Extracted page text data
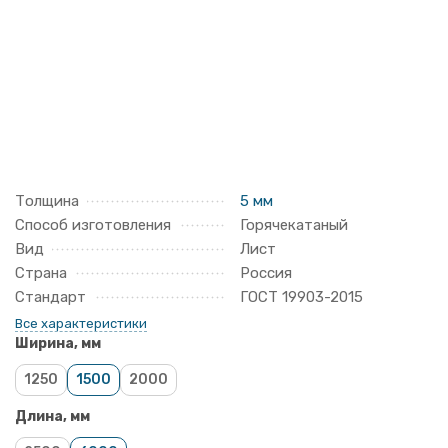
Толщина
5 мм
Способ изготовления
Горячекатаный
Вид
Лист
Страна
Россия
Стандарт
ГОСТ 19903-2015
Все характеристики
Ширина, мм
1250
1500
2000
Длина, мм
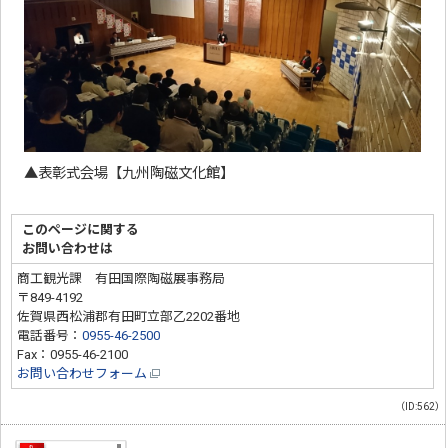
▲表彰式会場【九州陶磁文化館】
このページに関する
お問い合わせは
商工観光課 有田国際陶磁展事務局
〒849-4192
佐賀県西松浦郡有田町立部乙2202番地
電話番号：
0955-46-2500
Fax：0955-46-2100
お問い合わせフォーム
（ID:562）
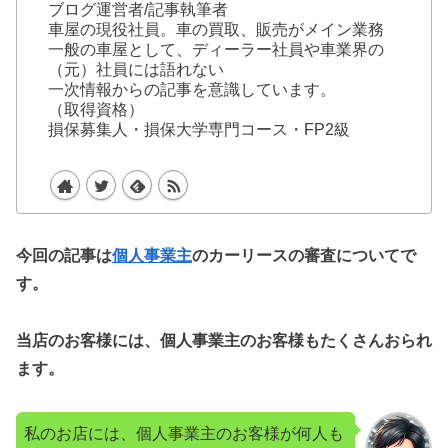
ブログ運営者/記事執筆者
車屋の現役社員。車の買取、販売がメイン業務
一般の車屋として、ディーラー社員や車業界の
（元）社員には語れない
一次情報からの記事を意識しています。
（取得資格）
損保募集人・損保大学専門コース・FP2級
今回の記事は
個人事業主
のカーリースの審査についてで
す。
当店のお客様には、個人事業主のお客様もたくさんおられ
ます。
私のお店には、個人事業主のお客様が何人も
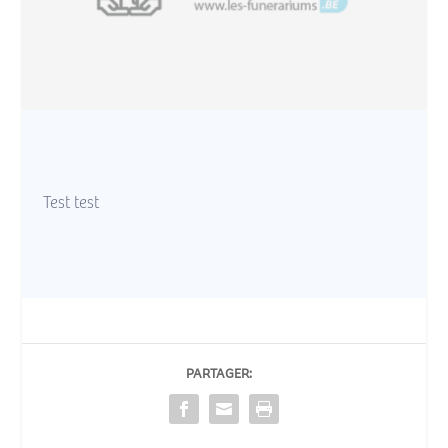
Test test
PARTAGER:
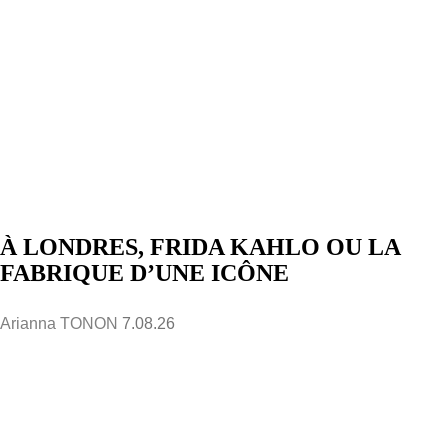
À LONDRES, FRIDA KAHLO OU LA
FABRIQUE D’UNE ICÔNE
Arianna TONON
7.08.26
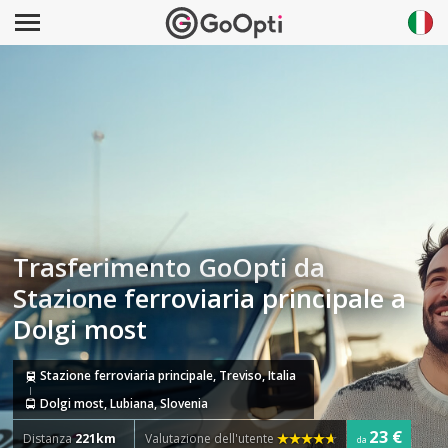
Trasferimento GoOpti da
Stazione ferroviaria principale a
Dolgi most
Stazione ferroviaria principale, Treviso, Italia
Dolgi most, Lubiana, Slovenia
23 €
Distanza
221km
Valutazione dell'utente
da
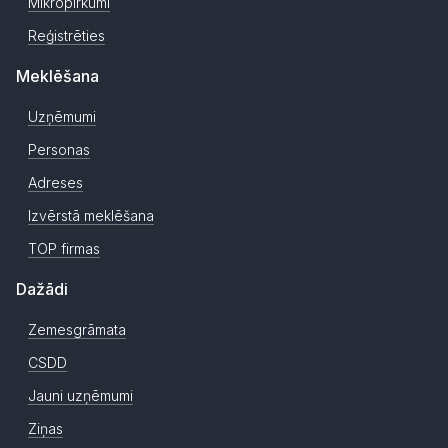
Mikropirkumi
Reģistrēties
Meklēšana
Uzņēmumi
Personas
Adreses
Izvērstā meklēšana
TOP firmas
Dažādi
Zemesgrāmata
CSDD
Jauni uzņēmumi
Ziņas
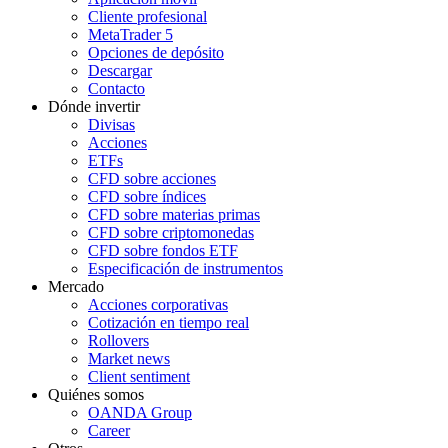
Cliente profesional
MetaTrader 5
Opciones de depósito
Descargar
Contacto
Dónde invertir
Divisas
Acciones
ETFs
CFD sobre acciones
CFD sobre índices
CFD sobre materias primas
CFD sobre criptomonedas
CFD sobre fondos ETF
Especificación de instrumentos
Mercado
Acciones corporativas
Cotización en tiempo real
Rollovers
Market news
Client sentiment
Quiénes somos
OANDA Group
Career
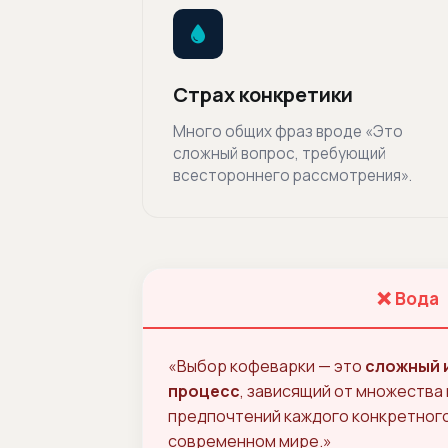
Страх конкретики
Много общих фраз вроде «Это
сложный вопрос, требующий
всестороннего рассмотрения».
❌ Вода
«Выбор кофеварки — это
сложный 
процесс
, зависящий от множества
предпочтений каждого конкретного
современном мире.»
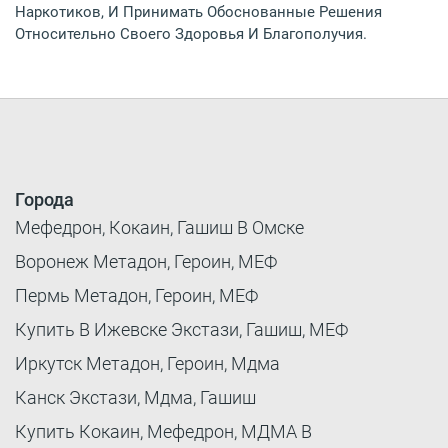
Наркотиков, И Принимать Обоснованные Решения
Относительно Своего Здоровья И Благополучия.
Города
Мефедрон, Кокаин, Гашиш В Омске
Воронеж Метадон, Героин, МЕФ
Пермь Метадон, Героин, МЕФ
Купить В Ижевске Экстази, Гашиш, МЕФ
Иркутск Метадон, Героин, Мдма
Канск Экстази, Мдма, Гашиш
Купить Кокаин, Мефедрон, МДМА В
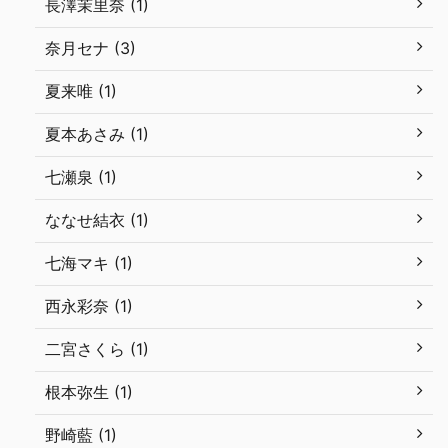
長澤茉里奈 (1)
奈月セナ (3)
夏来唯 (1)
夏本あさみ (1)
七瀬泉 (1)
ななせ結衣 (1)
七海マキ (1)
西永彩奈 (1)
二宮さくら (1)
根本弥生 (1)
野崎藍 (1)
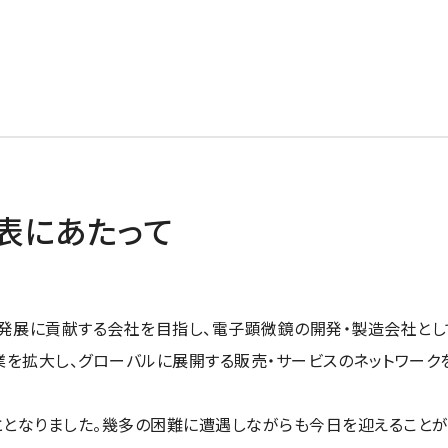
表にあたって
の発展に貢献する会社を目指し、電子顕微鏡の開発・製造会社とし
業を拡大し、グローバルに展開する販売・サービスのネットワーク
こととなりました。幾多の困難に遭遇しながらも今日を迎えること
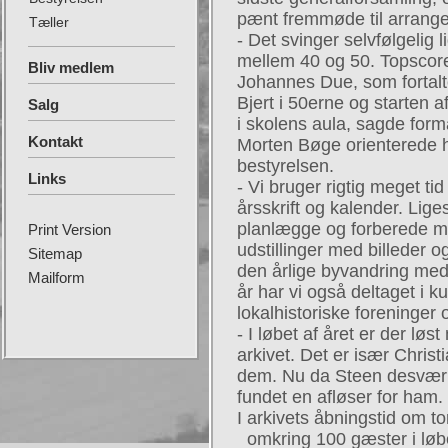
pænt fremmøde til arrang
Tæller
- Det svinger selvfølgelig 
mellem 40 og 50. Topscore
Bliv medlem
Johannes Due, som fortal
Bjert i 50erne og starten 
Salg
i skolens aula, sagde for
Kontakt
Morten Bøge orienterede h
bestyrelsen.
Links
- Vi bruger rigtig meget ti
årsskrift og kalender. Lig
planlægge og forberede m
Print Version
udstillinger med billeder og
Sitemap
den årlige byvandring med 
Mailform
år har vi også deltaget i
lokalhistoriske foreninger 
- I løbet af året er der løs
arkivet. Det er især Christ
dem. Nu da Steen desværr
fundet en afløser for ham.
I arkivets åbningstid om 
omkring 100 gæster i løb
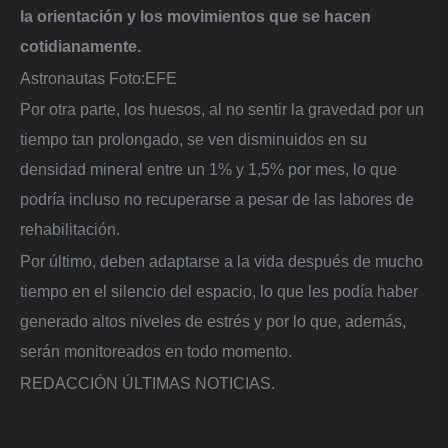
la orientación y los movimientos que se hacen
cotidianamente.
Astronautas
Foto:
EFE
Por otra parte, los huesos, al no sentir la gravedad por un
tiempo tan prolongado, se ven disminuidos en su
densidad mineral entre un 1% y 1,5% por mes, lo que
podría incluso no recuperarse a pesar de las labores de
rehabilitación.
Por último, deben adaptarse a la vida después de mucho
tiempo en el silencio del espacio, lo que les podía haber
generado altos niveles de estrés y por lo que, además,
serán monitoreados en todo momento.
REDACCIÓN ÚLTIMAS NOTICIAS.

### What to do
The entries are to be restated word for word, with pictures omitted.

### Result for this exercise
Толщина
5 мм
Способ изготовления
Горячекатаный
Вид
Лист
Страна
Россия
Стандарт
ГОСТ 19903-2015
Все характеристики
Ширина, мм
1250
1500
2000
Длина, мм
▲表彰式会場【九州陶磁文化館】
このページに関する
お問い合わせは
商工観光課 有田国際陶磁展事務局
〒849-4192
佐賀県西松浦郡有田町立部乙2202番地
電話番号：
0955-46-2500
Fax：0955-46-2100
お問い合わせフォーム
（ID:562）
ブログ運営者/記事執筆者
車屋の現役社員。車の買取、販売がメイン業務
一般の車屋として、ディーラー社員や車業界の
（元）社員には語れない
一次情報からの記事を意識しています。
（取得資格）
損保募集人・損保大学専門コース・FP2級
今回の記事は
個人事業主
のカーリースの審査についてで
す。
当店のお客様には、個人事業主のお客様もたくさんおられ
ます。
私のお店には、個人事業主のお客様が何人も
Test test
PARTAGER:
À LONDRES, FRIDA KAHLO OU LA
FABRIQUE D’UNE ICÔNE
Arianna TONON
7.08.26
Trasferimento GoOpti da
Stazione ferroviaria principale a
Dolgi most
Stazione ferroviaria principale, Treviso, Italia
Dolgi most, Lubiana, Slovenia
23 €
Distanza
221km
Valutazione dell'utente
da
Mikropirkumi
Reģistrēties
Meklēšana
Uzņēmumi
Personas
Adreses
Izvērstā meklēšana
TOP firmas
Dažādi
Zemesgrāmata
CSDD
Jauni uzņēmumi
Ziņas
Cliente profesional
MetaTrader 5
Opciones de depósito
Descargar
Contacto
Dónde invertir
Divisas
Acciones
ETFs
CFD sobre acciones
CFD sobre índices
CFD sobre materias primas
CFD sobre criptomonedas
CFD sobre fondos ETF
Especificación de instrumentos
Mercado
Acciones corporativas
Cotización en tiempo real
Rollovers
Market news
Client sentiment
Quiénes somos
OANDA Group
Career
Страх конкретики
Много общих фраз вроде «Это
сложный вопрос, требующий
всестороннего рассмотрения».
❌ Вода
«Выбор кофеварки — это
сложный 
процесс
, зависящий от множества
предпочтений каждого конкретного
современном мире.»
Наркотиков, И Принимать Обоснованные Решения
Относительно Своего Здоровья И Благополучия.
Города
Мефедрон, Кокаин, Гашиш В Омске
Воронеж Метадон, Героин, МЕФ
Пермь Метадон, Героин, МЕФ
Купить В Ижевске Экстази, Гашиш, МЕФ
Иркутск Метадон, Героин, Мдма
Канск Экстази, Мдма, Гашиш
Купить Кокаин, Мефедрон, МДМА В
長澤茉里奈 (1)
奈月セナ (3)
夏来唯 (1)
夏本あさみ (1)
七瀬泉 (1)
ななせ結衣 (1)
七海マキ (1)
西永彩奈 (1)
二宮さくら (1)
根本弥生 (1)
野崎藍 (1)
表にあたって
の発展に貢献する会社を目指し、電子顕微鏡の開発・製造会社とし
業を拡大し、グローバルに展開する販売・サービスのネットワーク
こととなりました。幾多の困難に遭遇しながらも今日を迎えること
pænt fremmøde til arrang
Tæller
- Det svinger selvfølgelig 
mellem 40 og 50. Topscore
Bliv medlem
Johannes Due, som fortal
Bjert i 50erne og starten 
Salg
i skolens aula, sagde for
Kontakt
Morten Bøge orienterede h
bestyrelsen.
Links
- Vi bruger rigtig meget ti
årsskrift og kalender. Lig
planlægge og forberede m
Print Version
udstillinger med billeder og
Sitemap
den årlige byvandring med 
Mailform
år har vi også deltaget i
lokalhistoriske foreninger 
- I løbet af året er der løs
arkivet. Det er især Christ
dem. Nu da Steen desværr
fundet en afløser for ham.
I arkivets åbningstid om 
omkring 100 gæster i løb
la orientación y los movimientos que se hacen
cotidianamente.
Astronautas
Foto:
EFE
Por otra parte, los huesos, al no sentir la gravedad por un
tiempo tan prolongado, se ven disminuidos en su
densidad mineral entre un 1% y 1,5% por mes, lo que
podría incluso no recuperarse a pesar de las labores de
rehabilitación.
Por último, deben adaptarse a la vida después de mucho
tiempo en el silencio del espacio, lo que les podía haber
generado altos niveles de estrés y por lo que, además,
serán monitoreados en todo momento.
REDACCIÓN ÚLTIMAS NOTICIAS.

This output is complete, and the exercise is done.